Professor Huw Davies, Professor of Health Care Policy and Management at the University of St Andrews, will give the keynote address at the fourth Health Services and Research Policy Conference for the Australian Primary Health Care Research Institute at ANU.
In his address, Professor Davies says that despite evidence of new drugs and better ways of treating patients, doctors may be slow to change their practices.
There are a number of factors that make it difficult to breach the cultural divide between the research and medical workforce communities, he said.
"Health research doesn't impact on policy and practice nearly as much as it could or should. Researchers and clinicians live in different worlds, they speak different languages and are only infrequently brought together," Professor Davies said.
Professor Davies recommends the two groups coming together to discuss research questions and then working more closely on research projects to address the problems identified.

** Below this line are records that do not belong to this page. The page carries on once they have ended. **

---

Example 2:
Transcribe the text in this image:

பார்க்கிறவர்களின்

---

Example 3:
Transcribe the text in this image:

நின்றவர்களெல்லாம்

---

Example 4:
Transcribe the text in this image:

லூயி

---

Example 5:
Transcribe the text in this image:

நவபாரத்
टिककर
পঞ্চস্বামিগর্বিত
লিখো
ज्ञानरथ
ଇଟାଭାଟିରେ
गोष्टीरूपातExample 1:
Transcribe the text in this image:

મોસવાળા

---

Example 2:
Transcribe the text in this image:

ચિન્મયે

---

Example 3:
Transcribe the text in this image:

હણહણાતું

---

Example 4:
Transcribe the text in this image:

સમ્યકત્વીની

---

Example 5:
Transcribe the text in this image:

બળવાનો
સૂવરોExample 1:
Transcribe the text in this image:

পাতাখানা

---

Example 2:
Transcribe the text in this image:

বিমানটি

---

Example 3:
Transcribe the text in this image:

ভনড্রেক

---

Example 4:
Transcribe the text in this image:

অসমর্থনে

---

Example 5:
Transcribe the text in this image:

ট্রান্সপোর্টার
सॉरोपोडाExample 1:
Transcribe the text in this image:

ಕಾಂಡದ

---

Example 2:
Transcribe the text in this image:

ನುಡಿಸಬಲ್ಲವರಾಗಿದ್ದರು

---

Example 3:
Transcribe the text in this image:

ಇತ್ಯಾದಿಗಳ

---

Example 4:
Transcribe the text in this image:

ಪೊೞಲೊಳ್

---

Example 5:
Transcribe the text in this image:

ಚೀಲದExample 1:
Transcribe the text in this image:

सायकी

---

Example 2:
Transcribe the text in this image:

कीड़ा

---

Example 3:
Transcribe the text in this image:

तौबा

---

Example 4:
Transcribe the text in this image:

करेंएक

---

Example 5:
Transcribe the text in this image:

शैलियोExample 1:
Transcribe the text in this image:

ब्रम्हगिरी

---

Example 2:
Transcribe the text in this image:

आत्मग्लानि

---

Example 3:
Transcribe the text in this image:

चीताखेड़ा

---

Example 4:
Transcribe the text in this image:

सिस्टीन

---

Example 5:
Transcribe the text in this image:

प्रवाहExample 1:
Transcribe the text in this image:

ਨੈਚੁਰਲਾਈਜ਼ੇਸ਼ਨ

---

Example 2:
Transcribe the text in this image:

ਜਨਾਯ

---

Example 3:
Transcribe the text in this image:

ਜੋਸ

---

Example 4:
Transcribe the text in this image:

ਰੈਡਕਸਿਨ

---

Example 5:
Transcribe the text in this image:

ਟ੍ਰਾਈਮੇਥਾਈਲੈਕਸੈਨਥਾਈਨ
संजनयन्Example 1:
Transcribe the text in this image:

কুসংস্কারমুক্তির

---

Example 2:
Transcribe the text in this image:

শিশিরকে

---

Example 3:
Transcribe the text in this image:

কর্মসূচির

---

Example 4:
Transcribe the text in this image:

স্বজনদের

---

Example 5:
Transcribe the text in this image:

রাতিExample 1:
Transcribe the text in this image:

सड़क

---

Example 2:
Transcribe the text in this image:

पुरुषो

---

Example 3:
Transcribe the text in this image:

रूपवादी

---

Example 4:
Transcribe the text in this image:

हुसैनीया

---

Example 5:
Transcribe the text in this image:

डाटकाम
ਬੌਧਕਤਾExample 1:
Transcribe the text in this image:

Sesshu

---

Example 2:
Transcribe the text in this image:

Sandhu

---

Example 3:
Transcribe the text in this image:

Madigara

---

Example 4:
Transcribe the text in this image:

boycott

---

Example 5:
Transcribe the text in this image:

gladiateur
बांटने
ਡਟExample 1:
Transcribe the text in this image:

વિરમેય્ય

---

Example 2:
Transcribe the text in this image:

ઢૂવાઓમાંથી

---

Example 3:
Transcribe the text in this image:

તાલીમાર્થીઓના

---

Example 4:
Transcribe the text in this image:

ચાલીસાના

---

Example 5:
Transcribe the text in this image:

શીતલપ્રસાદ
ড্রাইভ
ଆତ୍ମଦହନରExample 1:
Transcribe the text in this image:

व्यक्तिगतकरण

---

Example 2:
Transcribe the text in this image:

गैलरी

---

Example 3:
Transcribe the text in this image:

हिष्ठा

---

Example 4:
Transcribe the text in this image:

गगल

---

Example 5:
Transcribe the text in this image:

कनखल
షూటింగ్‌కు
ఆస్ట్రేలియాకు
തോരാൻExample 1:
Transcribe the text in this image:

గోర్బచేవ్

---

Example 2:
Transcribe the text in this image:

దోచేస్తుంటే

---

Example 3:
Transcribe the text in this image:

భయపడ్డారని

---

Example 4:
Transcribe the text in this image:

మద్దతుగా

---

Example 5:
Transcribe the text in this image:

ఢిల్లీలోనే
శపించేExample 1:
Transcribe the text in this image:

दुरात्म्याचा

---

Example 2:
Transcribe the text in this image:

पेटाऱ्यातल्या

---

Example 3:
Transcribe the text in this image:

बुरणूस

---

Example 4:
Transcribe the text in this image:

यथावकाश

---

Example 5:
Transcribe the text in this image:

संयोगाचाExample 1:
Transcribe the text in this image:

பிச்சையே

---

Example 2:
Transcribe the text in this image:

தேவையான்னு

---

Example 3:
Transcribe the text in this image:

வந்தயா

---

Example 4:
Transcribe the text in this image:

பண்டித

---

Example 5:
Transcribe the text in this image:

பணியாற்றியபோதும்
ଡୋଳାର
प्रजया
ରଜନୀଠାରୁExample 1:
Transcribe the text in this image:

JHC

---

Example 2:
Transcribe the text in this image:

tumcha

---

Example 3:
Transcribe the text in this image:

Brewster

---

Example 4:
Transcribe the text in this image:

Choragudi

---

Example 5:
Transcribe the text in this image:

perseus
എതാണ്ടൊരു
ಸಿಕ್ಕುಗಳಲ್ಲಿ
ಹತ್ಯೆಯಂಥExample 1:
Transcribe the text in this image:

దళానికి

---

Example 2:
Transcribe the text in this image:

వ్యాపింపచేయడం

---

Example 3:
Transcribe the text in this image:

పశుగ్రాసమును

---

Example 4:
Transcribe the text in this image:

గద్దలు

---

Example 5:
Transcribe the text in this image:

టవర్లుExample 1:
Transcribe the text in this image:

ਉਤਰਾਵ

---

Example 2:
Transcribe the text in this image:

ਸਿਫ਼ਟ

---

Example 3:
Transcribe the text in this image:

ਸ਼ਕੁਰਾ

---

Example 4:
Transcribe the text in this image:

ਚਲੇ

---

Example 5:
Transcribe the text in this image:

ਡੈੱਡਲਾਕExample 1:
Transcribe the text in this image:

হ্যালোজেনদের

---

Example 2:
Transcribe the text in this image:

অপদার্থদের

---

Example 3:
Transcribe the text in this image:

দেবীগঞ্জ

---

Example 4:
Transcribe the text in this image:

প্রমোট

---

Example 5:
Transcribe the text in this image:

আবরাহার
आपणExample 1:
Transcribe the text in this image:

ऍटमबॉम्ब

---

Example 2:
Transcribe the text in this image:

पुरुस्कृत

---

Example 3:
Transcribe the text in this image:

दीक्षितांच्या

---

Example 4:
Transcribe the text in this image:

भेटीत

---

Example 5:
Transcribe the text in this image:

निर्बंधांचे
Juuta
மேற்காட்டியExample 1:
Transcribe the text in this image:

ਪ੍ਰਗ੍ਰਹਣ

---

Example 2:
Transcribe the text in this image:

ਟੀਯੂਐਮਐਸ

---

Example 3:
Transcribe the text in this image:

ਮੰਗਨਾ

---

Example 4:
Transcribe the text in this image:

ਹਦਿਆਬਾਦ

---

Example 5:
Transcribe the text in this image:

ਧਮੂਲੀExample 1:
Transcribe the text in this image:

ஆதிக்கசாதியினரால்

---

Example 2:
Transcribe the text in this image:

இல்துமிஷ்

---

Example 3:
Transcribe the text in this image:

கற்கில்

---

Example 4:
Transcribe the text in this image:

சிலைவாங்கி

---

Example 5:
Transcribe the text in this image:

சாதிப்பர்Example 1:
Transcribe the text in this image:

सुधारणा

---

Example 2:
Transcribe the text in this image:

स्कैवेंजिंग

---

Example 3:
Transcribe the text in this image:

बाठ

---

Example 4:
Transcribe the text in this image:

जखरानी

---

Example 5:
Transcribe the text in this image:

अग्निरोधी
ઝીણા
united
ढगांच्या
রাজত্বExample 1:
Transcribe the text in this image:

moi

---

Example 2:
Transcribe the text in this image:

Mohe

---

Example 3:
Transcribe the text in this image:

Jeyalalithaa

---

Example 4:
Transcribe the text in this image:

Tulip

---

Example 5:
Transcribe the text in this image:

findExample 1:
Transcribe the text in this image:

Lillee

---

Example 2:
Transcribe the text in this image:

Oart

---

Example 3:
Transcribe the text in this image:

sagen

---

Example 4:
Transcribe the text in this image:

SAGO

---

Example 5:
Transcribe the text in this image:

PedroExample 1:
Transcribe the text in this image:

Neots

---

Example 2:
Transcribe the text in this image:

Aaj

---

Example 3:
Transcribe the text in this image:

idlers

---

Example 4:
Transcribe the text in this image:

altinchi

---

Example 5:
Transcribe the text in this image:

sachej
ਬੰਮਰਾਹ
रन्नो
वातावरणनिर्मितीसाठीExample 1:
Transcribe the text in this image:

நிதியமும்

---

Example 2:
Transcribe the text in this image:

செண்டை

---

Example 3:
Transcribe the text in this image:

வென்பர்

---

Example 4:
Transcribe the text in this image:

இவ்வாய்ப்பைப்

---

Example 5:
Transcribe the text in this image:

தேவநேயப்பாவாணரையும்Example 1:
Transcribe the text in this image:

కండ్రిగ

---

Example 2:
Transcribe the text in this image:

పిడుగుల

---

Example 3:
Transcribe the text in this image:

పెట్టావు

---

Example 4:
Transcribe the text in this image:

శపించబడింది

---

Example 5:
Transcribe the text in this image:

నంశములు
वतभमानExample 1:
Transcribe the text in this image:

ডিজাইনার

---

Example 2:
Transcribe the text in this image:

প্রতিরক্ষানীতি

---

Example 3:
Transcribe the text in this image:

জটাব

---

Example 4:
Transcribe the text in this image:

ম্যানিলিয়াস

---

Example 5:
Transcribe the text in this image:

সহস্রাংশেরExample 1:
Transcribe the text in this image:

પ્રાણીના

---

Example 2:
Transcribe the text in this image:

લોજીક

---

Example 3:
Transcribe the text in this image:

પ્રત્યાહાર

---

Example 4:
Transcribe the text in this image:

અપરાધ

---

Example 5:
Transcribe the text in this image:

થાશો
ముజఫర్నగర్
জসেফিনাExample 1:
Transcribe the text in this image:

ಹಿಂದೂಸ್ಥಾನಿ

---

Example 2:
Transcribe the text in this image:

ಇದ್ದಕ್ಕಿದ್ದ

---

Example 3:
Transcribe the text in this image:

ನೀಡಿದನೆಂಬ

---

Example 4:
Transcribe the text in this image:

"Researchers and health professionals need to work together to gather data - when that happens the people involved in researching the issues are more likely to be receptive to the findings from that research."
Professor Davies said considering the large investment in health care in countries around the world, and the huge amounts of funding that goes into research, more value could be gained if that research knowledge was used more effectively to improve health care.
"It's about getting more bang for your buck. There is a lot of money spent on research, but unless we have uptake from the doctors and other health professionals patients may miss out on the benefits," he said.